SO the curate went away, but not to London. He was sent instead to a
great manufacturing town in the north, where the work was equally hard,
and where Anglican and Roman and Salvationist fought grimly side by side
against the powers of drink and disease and crime. During these days,
which ultimately rolled into years, the curate lost his boyish freshness
and his unfortunate tendency to put on flesh. He grew thin and lathy;
and, though his smile was as ready and as magnetic as ever, he seldom
laughed.
He never failed, however, to write a cheerful letter to Eileen every
Monday morning. He was getting a hundred and twenty pounds a year now;
so his chances of becoming a millionaire had increased by twenty per
cent.
Meantime his two confederates, Excalibur and Eileen, continued to reside
at Much Moreham. Eileen was still the recognized beauty of the district,
but she spread her net less promiscuously than of yore. Girl friends she
always had in plenty, but it was noticed that she avoided intimacy with
all eligible males of over twenty and under forty-five years of age. No
one knew the reason for this except Excalibur. Eileen used to read
Gerald's letters aloud to him every Tuesday morning; sometimes the
letter contained a friendly message to Excalibur himself.
In acknowledgment of this courtesy Excalibur always sent his love to
the curate--Eileen wrote every Friday--and he and Eileen walked
together, rain or shine, on Friday afternoons to post the letter in the
next village.

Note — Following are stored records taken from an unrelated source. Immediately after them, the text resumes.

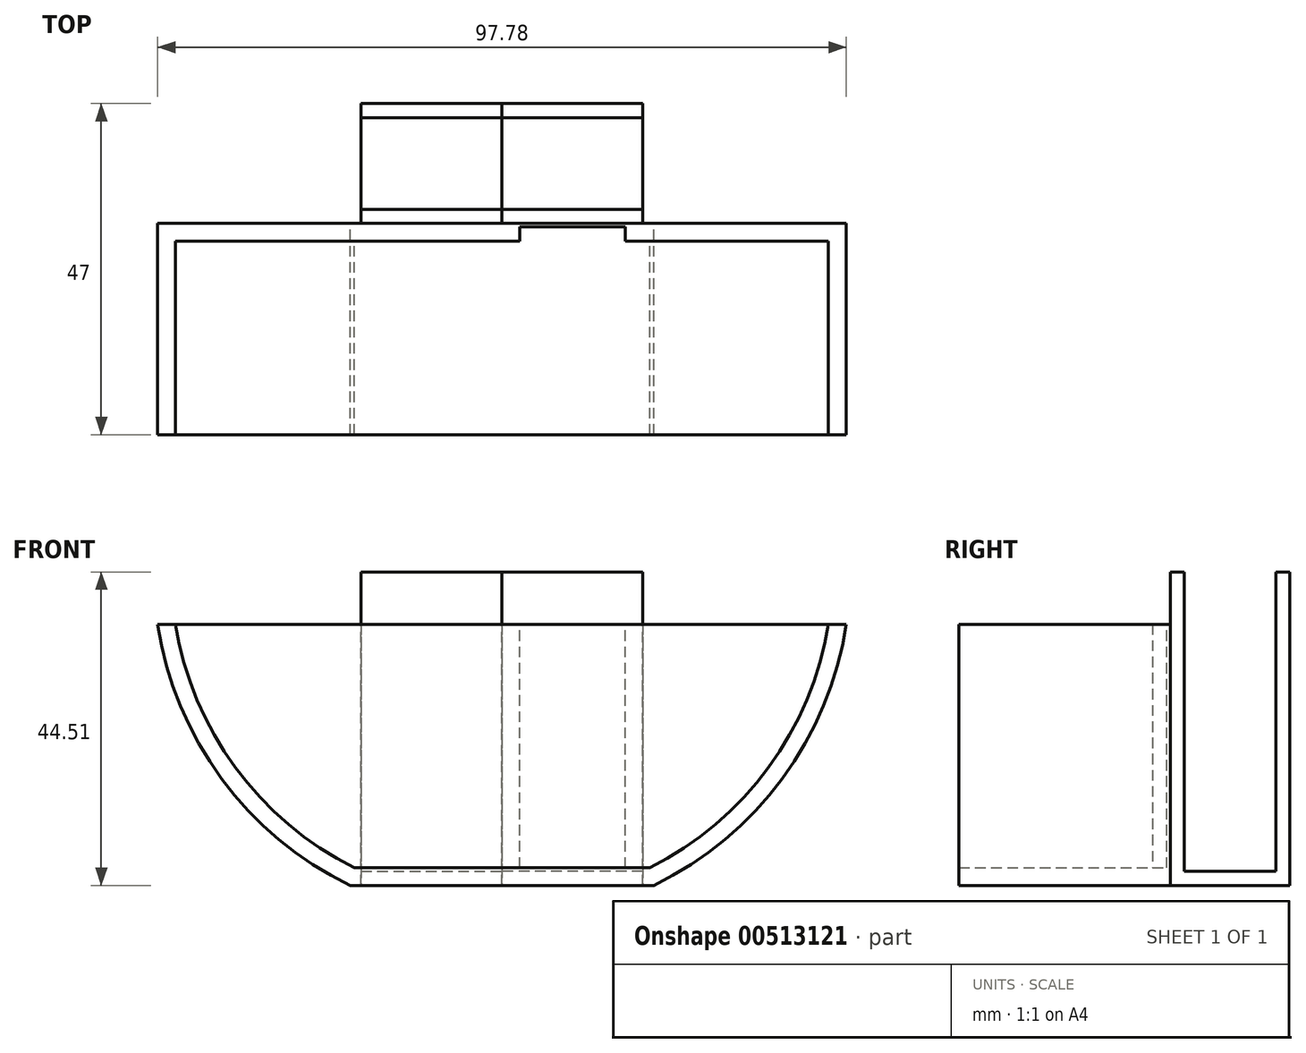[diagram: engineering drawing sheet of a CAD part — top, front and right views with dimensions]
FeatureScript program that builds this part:
annotation { "Feature Type Name" : "Feature", "Feature Type Description" : "" }
export const myFeature = defineFeature(function(context is Context, id is Id, definition is map)
    precondition{}
    {
        {
            var Q0;
            Q0=qCreatedBy(makeId("Front.planeOp"),FACE);
            var sketch = newSketch(context, id + "F0", { "sketchPlane" : qUnion([Q0])});
            skCircle(sketch, "E0", {"center": v(0, 0) * mm, "radius": 49.45 * mm});
            skLineSegment(sketch, "E1", {"start": v(-48.9, -7.42) * mm, "end": v(48.9, -7.42) * mm});
            skLineSegment(sketch, "E2", {"start": v(-21.56, -44.5) * mm, "end": v(21.56, -44.5) * mm});
            skSolve(sketch);
        }
        {
            var Q0;
            Q0=qCreatedBy(makeId("Right.planeOp"),FACE);
            var sketch = newSketch(context, id + "F1", { "sketchPlane" : qUnion([Q0])});
            skLineSegment(sketch, "E3", {"start": v(0, -44.5) * mm, "end": v(17, -44.5) * mm});
            skLineSegment(sketch, "E4", {"start": v(17, -44.5) * mm, "end": v(17, 0) * mm});
            skLineSegment(sketch, "E5", {"start": v(17, 0) * mm, "end": v(15, 0) * mm});
            skLineSegment(sketch, "E6", {"start": v(15, 0) * mm, "end": v(15, -42.5) * mm});
            skLineSegment(sketch, "E7", {"start": v(15, -42.5) * mm, "end": v(2, -42.5) * mm});
            skLineSegment(sketch, "E8", {"start": v(2, -42.5) * mm, "end": v(2, 0) * mm});
            skLineSegment(sketch, "E9", {"start": v(2, 0) * mm, "end": v(0, 0) * mm});
            skLineSegment(sketch, "E10", {"start": v(0, 0) * mm, "end": v(0, -44.5) * mm});
            skSolve(sketch);
        }
        {
            var Q0;
            Q0 = qSketchRegion(id + "F1", true);
            extrude(context, id + "F2", {"entities" : qUnion([Q0]), "depth" : 20 * mm});
        }
        {
            var Q0;
            {var subQ0=sQuery(id+"F0.wireOp",EDGE,"E1");Q0=makeQuery(id+"F0.imprint","IMPRINT",FACE,{"disambiguationData":[TD([[makeQuery(id+"F0.imprint","IMPRINT",EDGE,{"derivedFrom":subQ0}),-1.0]])]});}
            extrude(context, id + "F3", {"entities" : qUnion([Q0]), "operationType" : NewBodyOperationType.ADD, "depth" : 30 * mm});
        }
        {
            var Q0;
            Q0=makeQuery(id+"F2.opExtrude","SWEPT_BODY",BODY,{"disambiguationData":[OSD([sQuery(id+"F1.wireOp",EDGE,"E3"),sQuery(id+"F1.wireOp",EDGE,"E4"),sQuery(id+"F1.wireOp",EDGE,"E5"),sQuery(id+"F1.wireOp",EDGE,"E6"),sQuery(id+"F1.wireOp",EDGE,"E7"),sQuery(id+"F1.wireOp",EDGE,"E8"),sQuery(id+"F1.wireOp",EDGE,"E9"),sQuery(id+"F1.wireOp",EDGE,"E10")])]});
            var Q1;
            Q1=qCreatedBy(makeId("Right.planeOp"),FACE);
            mirror(context, id + "F4", {"entities" : qUnion([Q0]), "mirrorPlane" : qUnion([Q1])});
        }
        {
            var Q0;
            Q0=makeQuery(id+"F3.opExtrude","CAP_FACE",FACE,{"disambiguationData":[OSD([sQuery(id+"F0.wireOp",EDGE,"E0"),sQuery(id+"F0.wireOp",EDGE,"E1"),sQuery(id+"F0.wireOp",EDGE,"E2")])],"isStart":false});
            var Q1;
            Q1=makeQuery(id+"F3.opExtrude","SWEPT_FACE",FACE,{"disambiguationData":[OSD([sQuery(id+"F0.wireOp",EDGE,"E1")])]});
            var Q2;
            Q2=makeQuery(id+"F2.opExtrude","SWEPT_BODY",BODY,{"disambiguationData":[OSD([sQuery(id+"F1.wireOp",EDGE,"E3"),sQuery(id+"F1.wireOp",EDGE,"E4"),sQuery(id+"F1.wireOp",EDGE,"E5"),sQuery(id+"F1.wireOp",EDGE,"E6"),sQuery(id+"F1.wireOp",EDGE,"E7"),sQuery(id+"F1.wireOp",EDGE,"E8"),sQuery(id+"F1.wireOp",EDGE,"E9"),sQuery(id+"F1.wireOp",EDGE,"E10")])]});
            shell(context, id + "F5", {"entities" : qUnion([Q0, Q1]), "parts" : qUnion([Q2]), "thickness" : 2.5 * mm});
        }
    });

Much Moreham's post office was too small to remain
oblivious to such a regular correspondence.
The curate was seen no more in his old parish. Railroad journeys are
costly things and curates' holidays rare. Besides, he had no overt
excuse for coming. And so life went on for five years. The curate and
Eileen may have met during that period, for Eileen sometimes went away
visiting. As Excalibur was not privileged to accompany her on these
occasions he had no means of checking her movements; but the chances are
that she never saw the curate, or I think she would have told Excalibur
about it. We simply have to tell some one.
Then, quite suddenly, came a tremendous change in Excalibur's life.
Eileen's brother-in-law--he was Excalibur's master no longer, for
Excalibur had been transferred to Eileen by deed of gift, at her own
request, on her first birthday after the curate's departure--fell ill.